» TASK OBJECTIVE
Convert the lines below into a numbered list, omitting any blank lines.

» RECORDS
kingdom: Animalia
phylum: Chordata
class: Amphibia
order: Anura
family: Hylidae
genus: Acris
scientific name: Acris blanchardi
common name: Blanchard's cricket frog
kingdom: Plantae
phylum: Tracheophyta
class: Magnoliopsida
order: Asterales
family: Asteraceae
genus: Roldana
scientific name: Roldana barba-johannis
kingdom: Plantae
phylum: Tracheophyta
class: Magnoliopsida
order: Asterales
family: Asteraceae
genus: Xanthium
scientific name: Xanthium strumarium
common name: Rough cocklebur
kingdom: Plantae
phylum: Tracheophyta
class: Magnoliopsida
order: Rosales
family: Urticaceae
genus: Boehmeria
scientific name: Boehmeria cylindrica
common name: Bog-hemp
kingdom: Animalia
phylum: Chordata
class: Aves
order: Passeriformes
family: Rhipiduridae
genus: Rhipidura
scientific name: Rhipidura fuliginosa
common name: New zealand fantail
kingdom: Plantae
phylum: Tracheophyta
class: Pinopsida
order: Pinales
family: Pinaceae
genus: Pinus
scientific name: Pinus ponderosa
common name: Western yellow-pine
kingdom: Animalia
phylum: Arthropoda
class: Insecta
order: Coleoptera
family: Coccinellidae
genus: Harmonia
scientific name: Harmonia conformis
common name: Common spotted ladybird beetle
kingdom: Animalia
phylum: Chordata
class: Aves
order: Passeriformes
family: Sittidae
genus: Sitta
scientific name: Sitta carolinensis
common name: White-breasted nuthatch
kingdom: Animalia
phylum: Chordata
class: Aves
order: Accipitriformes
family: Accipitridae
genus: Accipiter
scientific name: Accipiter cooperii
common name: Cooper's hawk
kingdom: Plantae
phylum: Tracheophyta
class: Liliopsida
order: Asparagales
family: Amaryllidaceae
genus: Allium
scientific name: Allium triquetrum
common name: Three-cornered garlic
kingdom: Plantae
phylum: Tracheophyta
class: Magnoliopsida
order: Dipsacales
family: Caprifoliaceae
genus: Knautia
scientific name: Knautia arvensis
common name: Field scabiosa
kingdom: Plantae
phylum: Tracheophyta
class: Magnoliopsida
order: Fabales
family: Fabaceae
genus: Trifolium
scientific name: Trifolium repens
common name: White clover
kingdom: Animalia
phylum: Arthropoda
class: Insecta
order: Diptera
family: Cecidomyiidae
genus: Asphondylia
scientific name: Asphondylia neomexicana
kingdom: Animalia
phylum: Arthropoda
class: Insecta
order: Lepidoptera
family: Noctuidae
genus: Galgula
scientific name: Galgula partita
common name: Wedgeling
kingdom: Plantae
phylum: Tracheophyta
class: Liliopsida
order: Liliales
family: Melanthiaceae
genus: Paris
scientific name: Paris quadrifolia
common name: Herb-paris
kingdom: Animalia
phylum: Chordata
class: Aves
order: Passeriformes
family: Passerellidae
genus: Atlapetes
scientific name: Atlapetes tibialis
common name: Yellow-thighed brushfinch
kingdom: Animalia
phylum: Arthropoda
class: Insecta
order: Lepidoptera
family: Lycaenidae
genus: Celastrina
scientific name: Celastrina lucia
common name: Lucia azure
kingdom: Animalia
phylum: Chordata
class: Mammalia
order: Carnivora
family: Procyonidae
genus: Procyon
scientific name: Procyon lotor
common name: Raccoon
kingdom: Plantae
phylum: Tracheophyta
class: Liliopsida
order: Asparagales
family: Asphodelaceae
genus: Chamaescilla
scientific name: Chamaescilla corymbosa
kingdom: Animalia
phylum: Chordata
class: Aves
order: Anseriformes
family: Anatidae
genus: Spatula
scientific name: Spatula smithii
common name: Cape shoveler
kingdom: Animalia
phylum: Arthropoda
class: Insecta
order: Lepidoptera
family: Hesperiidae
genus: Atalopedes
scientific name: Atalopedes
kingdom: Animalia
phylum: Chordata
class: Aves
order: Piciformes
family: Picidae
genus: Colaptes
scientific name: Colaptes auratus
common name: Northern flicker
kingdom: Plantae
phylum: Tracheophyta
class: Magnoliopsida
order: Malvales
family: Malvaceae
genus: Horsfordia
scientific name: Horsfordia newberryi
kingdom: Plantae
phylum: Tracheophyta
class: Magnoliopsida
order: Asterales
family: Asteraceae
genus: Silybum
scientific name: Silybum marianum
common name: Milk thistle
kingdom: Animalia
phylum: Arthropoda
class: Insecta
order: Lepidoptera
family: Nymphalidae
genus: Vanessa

» EXERCISE OUTPUT
1. kingdom: Animalia
2. phylum: Chordata
3. class: Amphibia
4. order: Anura
5. family: Hylidae
6. genus: Acris
7. scientific name: Acris blanchardi
8. common name: Blanchard's cricket frog
9. kingdom: Plantae
10. phylum: Tracheophyta
11. class: Magnoliopsida
12. order: Asterales
13. family: Asteraceae
14. genus: Roldana
15. scientific name: Roldana barba-johannis
16. kingdom: Plantae
17. phylum: Tracheophyta
18. class: Magnoliopsida
19. order: Asterales
20. family: Asteraceae
21. genus: Xanthium
22. scientific name: Xanthium strumarium
23. common name: Rough cocklebur
24. kingdom: Plantae
25. phylum: Tracheophyta
26. class: Magnoliopsida
27. order: Rosales
28. family: Urticaceae
29. genus: Boehmeria
30. scientific name: Boehmeria cylindrica
31. common name: Bog-hemp
32. kingdom: Animalia
33. phylum: Chordata
34. class: Aves
35. order: Passeriformes
36. family: Rhipiduridae
37. genus: Rhipidura
38. scientific name: Rhipidura fuliginosa
39. common name: New zealand fantail
40. kingdom: Plantae
41. phylum: Tracheophyta
42. class: Pinopsida
43. order: Pinales
44. family: Pinaceae
45. genus: Pinus
46. scientific name: Pinus ponderosa
47. common name: Western yellow-pine
48. kingdom: Animalia
49. phylum: Arthropoda
50. class: Insecta
51. order: Coleoptera
52. family: Coccinellidae
53. genus: Harmonia
54. scientific name: Harmonia conformis
55. common name: Common spotted ladybird beetle
56. kingdom: Animalia
57. phylum: Chordata
58. class: Aves
59. order: Passeriformes
60. family: Sittidae
61. genus: Sitta
62. scientific name: Sitta carolinensis
63. common name: White-breasted nuthatch
64. kingdom: Animalia
65. phylum: Chordata
66. class: Aves
67. order: Accipitriformes
68. family: Accipitridae
69. genus: Accipiter
70. scientific name: Accipiter cooperii
71. common name: Cooper's hawk
72. kingdom: Plantae
73. phylum: Tracheophyta
74. class: Liliopsida
75. order: Asparagales
76. family: Amaryllidaceae
77. genus: Allium
78. scientific name: Allium triquetrum
79. common name: Three-cornered garlic
80. kingdom: Plantae
81. phylum: Tracheophyta
82. class: Magnoliopsida
83. order: Dipsacales
84. family: Caprifoliaceae
85. genus: Knautia
86. scientific name: Knautia arvensis
87. common name: Field scabiosa
88. kingdom: Plantae
89. phylum: Tracheophyta
90. class: Magnoliopsida
91. order: Fabales
92. family: Fabaceae
93. genus: Trifolium
94. scientific name: Trifolium repens
95. common name: White clover
96. kingdom: Animalia
97. phylum: Arthropoda
98. class: Insecta
99. order: Diptera
100. family: Cecidomyiidae
101. genus: Asphondylia
102. scientific name: Asphondylia neomexicana
103. kingdom: Animalia
104. phylum: Arthropoda
105. class: Insecta
106. order: Lepidoptera
107. family: Noctuidae
108. genus: Galgula
109. scientific name: Galgula partita
110. common name: Wedgeling
111. kingdom: Plantae
112. phylum: Tracheophyta
113. class: Liliopsida
114. order: Liliales
115. family: Melanthiaceae
116. genus: Paris
117. scientific name: Paris quadrifolia
118. common name: Herb-paris
119. kingdom: Animalia
120. phylum: Chordata
121. class: Aves
122. order: Passeriformes
123. family: Passerellidae
124. genus: Atlapetes
125. scientific name: Atlapetes tibialis
126. common name: Yellow-thighed brushfinch
127. kingdom: Animalia
128. phylum: Arthropoda
129. class: Insecta
130. order: Lepidoptera
131. family: Lycaenidae
132. genus: Celastrina
133. scientific name: Celastrina lucia
134. common name: Lucia azure
135. kingdom: Animalia
136. phylum: Chordata
137. class: Mammalia
138. order: Carnivora
139. family: Procyonidae
140. genus: Procyon
141. scientific name: Procyon lotor
142. common name: Raccoon
143. kingdom: Plantae
144. phylum: Tracheophyta
145. class: Liliopsida
146. order: Asparagales
147. family: Asphodelaceae
148. genus: Chamaescilla
149. scientific name: Chamaescilla corymbosa
150. kingdom: Animalia
151. phylum: Chordata
152. class: Aves
153. order: Anseriformes
154. family: Anatidae
155. genus: Spatula
156. scientific name: Spatula smithii
157. common name: Cape shoveler
158. kingdom: Animalia
159. phylum: Arthropoda
160. class: Insecta
161. order: Lepidoptera
162. family: Hesperiidae
163. genus: Atalopedes
164. scientific name: Atalopedes
165. kingdom: Animalia
166. phylum: Chordata
167. class: Aves
168. order: Piciformes
169. family: Picidae
170. genus: Colaptes
171. scientific name: Colaptes auratus
172. common name: Northern flicker
173. kingdom: Plantae
174. phylum: Tracheophyta
175. class: Magnoliopsida
176. order: Malvales
177. family: Malvaceae
178. genus: Horsfordia
179. scientific name: Horsfordia newberryi
180. kingdom: Plantae
181. phylum: Tracheophyta
182. class: Magnoliopsida
183. order: Asterales
184. family: Asteraceae
185. genus: Silybum
186. scientific name: Silybum marianum
187. common name: Milk thistle
188. kingdom: Animalia
189. phylum: Arthropoda
190. class: Insecta
191. order: Lepidoptera
192. family: Nymphalidae
193. genus: Vanessa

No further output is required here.